_Source records:_
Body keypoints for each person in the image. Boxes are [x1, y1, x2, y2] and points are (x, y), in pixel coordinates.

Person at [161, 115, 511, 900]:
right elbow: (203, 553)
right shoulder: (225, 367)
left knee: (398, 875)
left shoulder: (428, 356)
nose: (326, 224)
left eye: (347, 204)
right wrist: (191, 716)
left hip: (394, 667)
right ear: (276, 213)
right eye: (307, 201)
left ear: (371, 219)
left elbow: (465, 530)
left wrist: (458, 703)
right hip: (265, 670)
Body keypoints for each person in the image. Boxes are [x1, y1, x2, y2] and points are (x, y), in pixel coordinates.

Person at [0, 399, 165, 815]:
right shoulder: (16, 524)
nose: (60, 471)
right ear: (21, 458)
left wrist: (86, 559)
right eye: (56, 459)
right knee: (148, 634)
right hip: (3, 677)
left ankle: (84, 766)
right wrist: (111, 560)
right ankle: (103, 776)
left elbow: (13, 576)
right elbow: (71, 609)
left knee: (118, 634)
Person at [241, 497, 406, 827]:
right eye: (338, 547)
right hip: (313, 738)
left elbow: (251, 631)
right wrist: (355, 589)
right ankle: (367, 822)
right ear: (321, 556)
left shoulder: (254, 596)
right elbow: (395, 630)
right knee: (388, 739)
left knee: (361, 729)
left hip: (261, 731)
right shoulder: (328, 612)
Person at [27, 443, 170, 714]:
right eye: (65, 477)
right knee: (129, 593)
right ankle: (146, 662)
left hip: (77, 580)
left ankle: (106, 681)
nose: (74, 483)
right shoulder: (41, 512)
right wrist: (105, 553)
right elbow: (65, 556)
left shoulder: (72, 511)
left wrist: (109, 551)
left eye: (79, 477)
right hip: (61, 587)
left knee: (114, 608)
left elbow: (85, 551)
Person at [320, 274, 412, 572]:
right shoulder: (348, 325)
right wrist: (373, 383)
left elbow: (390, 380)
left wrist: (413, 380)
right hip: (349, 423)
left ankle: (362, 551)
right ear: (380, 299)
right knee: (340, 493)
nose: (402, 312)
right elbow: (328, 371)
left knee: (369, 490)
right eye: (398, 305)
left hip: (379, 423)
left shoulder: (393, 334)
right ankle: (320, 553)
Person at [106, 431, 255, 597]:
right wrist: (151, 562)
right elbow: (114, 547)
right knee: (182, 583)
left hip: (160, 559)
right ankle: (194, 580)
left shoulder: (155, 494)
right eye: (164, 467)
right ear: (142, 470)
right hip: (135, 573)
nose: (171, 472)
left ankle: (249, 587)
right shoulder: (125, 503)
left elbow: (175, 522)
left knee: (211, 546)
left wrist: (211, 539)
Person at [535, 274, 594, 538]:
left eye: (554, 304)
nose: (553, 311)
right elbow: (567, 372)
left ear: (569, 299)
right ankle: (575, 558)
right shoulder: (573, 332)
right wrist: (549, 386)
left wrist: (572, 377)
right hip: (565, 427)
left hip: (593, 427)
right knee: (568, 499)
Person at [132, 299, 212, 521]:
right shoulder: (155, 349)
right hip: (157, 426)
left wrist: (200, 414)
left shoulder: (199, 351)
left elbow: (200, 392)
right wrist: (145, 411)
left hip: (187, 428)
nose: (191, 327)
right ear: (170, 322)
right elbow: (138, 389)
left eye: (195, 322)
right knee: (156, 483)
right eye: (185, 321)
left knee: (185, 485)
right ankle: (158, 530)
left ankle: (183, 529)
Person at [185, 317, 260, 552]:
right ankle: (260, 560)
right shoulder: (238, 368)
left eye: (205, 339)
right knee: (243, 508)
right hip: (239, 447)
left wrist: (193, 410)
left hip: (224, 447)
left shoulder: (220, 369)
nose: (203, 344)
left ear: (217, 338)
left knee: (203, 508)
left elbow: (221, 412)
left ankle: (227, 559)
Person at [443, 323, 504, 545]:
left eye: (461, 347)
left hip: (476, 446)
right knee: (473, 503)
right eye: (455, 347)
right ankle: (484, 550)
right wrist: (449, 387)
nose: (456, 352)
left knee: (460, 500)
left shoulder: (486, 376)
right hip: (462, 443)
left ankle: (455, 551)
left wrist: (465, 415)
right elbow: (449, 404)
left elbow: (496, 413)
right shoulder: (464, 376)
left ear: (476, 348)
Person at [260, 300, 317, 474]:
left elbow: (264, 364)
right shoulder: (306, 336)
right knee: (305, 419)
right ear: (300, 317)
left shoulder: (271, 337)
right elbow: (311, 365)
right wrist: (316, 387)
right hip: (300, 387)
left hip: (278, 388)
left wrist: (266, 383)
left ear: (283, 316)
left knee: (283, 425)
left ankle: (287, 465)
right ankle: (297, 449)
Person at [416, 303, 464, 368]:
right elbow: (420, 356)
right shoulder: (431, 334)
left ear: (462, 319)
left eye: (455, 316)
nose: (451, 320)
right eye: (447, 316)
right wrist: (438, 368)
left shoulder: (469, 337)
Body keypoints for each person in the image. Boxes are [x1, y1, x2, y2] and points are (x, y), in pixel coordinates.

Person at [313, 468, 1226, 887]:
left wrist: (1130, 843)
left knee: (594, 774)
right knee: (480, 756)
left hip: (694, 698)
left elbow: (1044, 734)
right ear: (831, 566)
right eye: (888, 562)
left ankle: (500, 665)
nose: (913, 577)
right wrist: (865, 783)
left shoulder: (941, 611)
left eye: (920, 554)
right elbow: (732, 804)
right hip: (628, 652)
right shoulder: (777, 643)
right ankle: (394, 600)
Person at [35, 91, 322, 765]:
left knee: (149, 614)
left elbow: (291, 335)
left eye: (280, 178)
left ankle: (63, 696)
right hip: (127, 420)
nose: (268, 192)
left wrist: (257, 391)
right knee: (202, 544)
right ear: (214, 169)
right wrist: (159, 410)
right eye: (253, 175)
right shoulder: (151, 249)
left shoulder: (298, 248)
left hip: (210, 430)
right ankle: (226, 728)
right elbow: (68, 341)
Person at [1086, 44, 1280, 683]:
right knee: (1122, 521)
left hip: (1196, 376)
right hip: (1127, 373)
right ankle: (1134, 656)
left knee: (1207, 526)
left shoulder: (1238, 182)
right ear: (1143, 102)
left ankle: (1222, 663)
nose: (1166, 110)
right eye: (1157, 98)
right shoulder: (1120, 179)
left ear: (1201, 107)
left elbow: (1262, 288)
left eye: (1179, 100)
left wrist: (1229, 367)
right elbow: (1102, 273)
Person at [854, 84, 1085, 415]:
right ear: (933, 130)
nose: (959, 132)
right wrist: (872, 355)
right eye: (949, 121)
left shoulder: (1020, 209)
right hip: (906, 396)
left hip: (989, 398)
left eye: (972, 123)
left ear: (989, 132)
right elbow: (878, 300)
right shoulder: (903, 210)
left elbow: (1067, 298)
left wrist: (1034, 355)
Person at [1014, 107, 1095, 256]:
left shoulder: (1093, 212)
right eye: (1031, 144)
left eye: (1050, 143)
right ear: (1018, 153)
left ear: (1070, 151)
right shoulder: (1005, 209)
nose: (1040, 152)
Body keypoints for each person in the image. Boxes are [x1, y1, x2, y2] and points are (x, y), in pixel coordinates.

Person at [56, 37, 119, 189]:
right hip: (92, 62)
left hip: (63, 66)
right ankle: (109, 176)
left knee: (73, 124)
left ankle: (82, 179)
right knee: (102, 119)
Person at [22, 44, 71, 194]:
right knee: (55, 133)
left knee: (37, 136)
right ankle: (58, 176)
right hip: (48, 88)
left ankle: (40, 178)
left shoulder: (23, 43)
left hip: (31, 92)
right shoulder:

_Instructions to follow:_ Each entry above must be repeated word for word.

_Problem solution:_
Body keypoints for each person in the image. Boxes are [x1, y1, x2, y2] and points are (x, y), in pixel coordinates.

Person at [161, 115, 511, 900]:
right elbow: (203, 553)
right shoulder: (225, 367)
left knee: (398, 875)
left shoulder: (428, 356)
nose: (326, 224)
left eye: (347, 204)
right wrist: (191, 716)
left hip: (394, 667)
right ear: (276, 213)
right eye: (307, 201)
left ear: (371, 219)
left elbow: (465, 530)
left wrist: (458, 703)
right hip: (265, 670)
Body keypoints for each person in the image. Boxes are [x1, y1, x2, y2] and points are (x, y), in pixel coordinates.

Person at [0, 399, 165, 815]:
right shoulder: (16, 524)
nose: (60, 471)
right ear: (21, 458)
left wrist: (86, 559)
right eye: (56, 459)
right knee: (148, 634)
right hip: (3, 677)
left ankle: (84, 766)
right wrist: (111, 560)
right ankle: (103, 776)
left elbow: (13, 576)
right elbow: (71, 609)
left knee: (118, 634)
Person at [241, 497, 406, 827]:
right eye: (338, 547)
right hip: (313, 738)
left elbow: (251, 631)
right wrist: (355, 589)
right ankle: (367, 822)
right ear: (321, 556)
left shoulder: (254, 596)
right elbow: (395, 630)
right knee: (388, 739)
left knee: (361, 729)
left hip: (261, 731)
right shoulder: (328, 612)
Person at [27, 443, 170, 714]:
right eye: (65, 477)
right knee: (129, 593)
right ankle: (146, 662)
left hip: (77, 580)
left ankle: (106, 681)
nose: (74, 483)
right shoulder: (41, 512)
right wrist: (105, 553)
right elbow: (65, 556)
left shoulder: (72, 511)
left wrist: (109, 551)
left eye: (79, 477)
right hip: (61, 587)
left knee: (114, 608)
left elbow: (85, 551)
Person at [320, 274, 412, 572]:
right shoulder: (348, 325)
right wrist: (373, 383)
left elbow: (390, 380)
left wrist: (413, 380)
right hip: (349, 423)
left ankle: (362, 551)
right ear: (380, 299)
right knee: (340, 493)
nose: (402, 312)
right elbow: (328, 371)
left knee: (369, 490)
right eye: (398, 305)
left hip: (379, 423)
left shoulder: (393, 334)
right ankle: (320, 553)
Person at [106, 431, 255, 597]:
right wrist: (151, 562)
right elbow: (114, 547)
right knee: (182, 583)
left hip: (160, 559)
right ankle: (194, 580)
left shoulder: (155, 494)
right eye: (164, 467)
right ear: (142, 470)
right hip: (135, 573)
nose: (171, 472)
left ankle: (249, 587)
right shoulder: (125, 503)
left elbow: (175, 522)
left knee: (211, 546)
left wrist: (211, 539)
Person at [535, 274, 594, 538]:
left eye: (554, 304)
nose: (553, 311)
right elbow: (567, 372)
left ear: (569, 299)
right ankle: (575, 558)
right shoulder: (573, 332)
right wrist: (549, 386)
left wrist: (572, 377)
right hip: (565, 427)
left hip: (593, 427)
right knee: (568, 499)
Person at [132, 299, 212, 521]:
right shoulder: (155, 349)
right hip: (157, 426)
left wrist: (200, 414)
left shoulder: (199, 351)
left elbow: (200, 392)
right wrist: (145, 411)
left hip: (187, 428)
nose: (191, 327)
right ear: (170, 322)
right elbow: (138, 389)
left eye: (195, 322)
right knee: (156, 483)
right eye: (185, 321)
left knee: (185, 485)
right ankle: (158, 530)
left ankle: (183, 529)
Person at [185, 317, 260, 552]:
right ankle: (260, 560)
right shoulder: (238, 368)
left eye: (205, 339)
right knee: (243, 508)
right hip: (239, 447)
left wrist: (193, 410)
left hip: (224, 447)
left shoulder: (220, 369)
nose: (203, 344)
left ear: (217, 338)
left knee: (203, 508)
left elbow: (221, 412)
left ankle: (227, 559)
Person at [443, 323, 504, 545]:
left eye: (461, 347)
left hip: (476, 446)
right knee: (473, 503)
right eye: (455, 347)
right ankle: (484, 550)
right wrist: (449, 387)
nose: (456, 352)
left knee: (460, 500)
left shoulder: (486, 376)
right hip: (462, 443)
left ankle: (455, 551)
left wrist: (465, 415)
right elbow: (449, 404)
left elbow: (496, 413)
right shoulder: (464, 376)
left ear: (476, 348)
Person at [260, 300, 317, 474]:
left elbow: (264, 364)
right shoulder: (306, 336)
right knee: (305, 419)
right ear: (300, 317)
left shoulder: (271, 337)
right elbow: (311, 365)
right wrist: (316, 387)
right hip: (300, 387)
left hip: (278, 388)
left wrist: (266, 383)
left ear: (283, 316)
left knee: (283, 425)
left ankle: (287, 465)
right ankle: (297, 449)
Person at [416, 303, 464, 368]:
right elbow: (420, 356)
right shoulder: (431, 334)
left ear: (462, 319)
left eye: (455, 316)
nose: (451, 320)
right eye: (447, 316)
right wrist: (438, 368)
left shoulder: (469, 337)
Body keypoints for each person in the image. Boxes are [x1, y1, x2, y2] and points are (x, y), in pixel coordinates.

Person at [313, 468, 1226, 887]:
left wrist: (1130, 843)
left knee: (594, 774)
right knee: (480, 756)
left hip: (694, 698)
left elbow: (1044, 734)
right ear: (831, 566)
right eye: (888, 562)
left ankle: (500, 665)
nose: (913, 577)
right wrist: (865, 783)
left shoulder: (941, 611)
left eye: (920, 554)
right elbow: (732, 804)
right hip: (628, 652)
right shoulder: (777, 643)
right ankle: (394, 600)
Person at [35, 91, 322, 765]:
left knee: (149, 614)
left elbow: (291, 335)
left eye: (280, 178)
left ankle: (63, 696)
right hip: (127, 420)
nose: (268, 192)
left wrist: (257, 391)
right knee: (202, 544)
right ear: (214, 169)
right wrist: (159, 410)
right eye: (253, 175)
right shoulder: (151, 249)
left shoulder: (298, 248)
left hip: (210, 430)
right ankle: (226, 728)
right elbow: (68, 341)
Person at [1086, 44, 1280, 683]:
right knee: (1122, 521)
left hip: (1196, 376)
right hip: (1127, 373)
right ankle: (1134, 656)
left knee: (1207, 526)
left shoulder: (1238, 182)
right ear: (1143, 102)
left ankle: (1222, 663)
nose: (1166, 110)
right eye: (1157, 98)
right shoulder: (1120, 179)
left ear: (1201, 107)
left elbow: (1262, 288)
left eye: (1179, 100)
left wrist: (1229, 367)
right elbow: (1102, 273)
Person at [854, 84, 1085, 415]:
right ear: (933, 130)
nose: (959, 132)
right wrist: (872, 355)
right eye: (949, 121)
left shoulder: (1020, 209)
right hip: (906, 396)
left hip: (989, 398)
left eye: (972, 123)
left ear: (989, 132)
right elbow: (878, 300)
right shoulder: (903, 210)
left elbow: (1067, 298)
left wrist: (1034, 355)
Person at [1014, 107, 1095, 256]:
left shoulder: (1093, 212)
right eye: (1031, 144)
left eye: (1050, 143)
right ear: (1018, 153)
left ear: (1070, 151)
right shoulder: (1005, 209)
nose: (1040, 152)
Body keypoints for each person in the image. Boxes are [x1, y1, x2, y2] and points are (x, y), in pixel coordinates.

Person at [56, 37, 119, 189]:
right hip: (92, 62)
left hip: (63, 66)
right ankle: (109, 176)
left knee: (73, 124)
left ankle: (82, 179)
right knee: (102, 119)
Person at [22, 44, 71, 194]:
right knee: (55, 133)
left knee: (37, 136)
right ankle: (58, 176)
right hip: (48, 88)
left ankle: (40, 178)
left shoulder: (23, 43)
left hip: (31, 92)
right shoulder:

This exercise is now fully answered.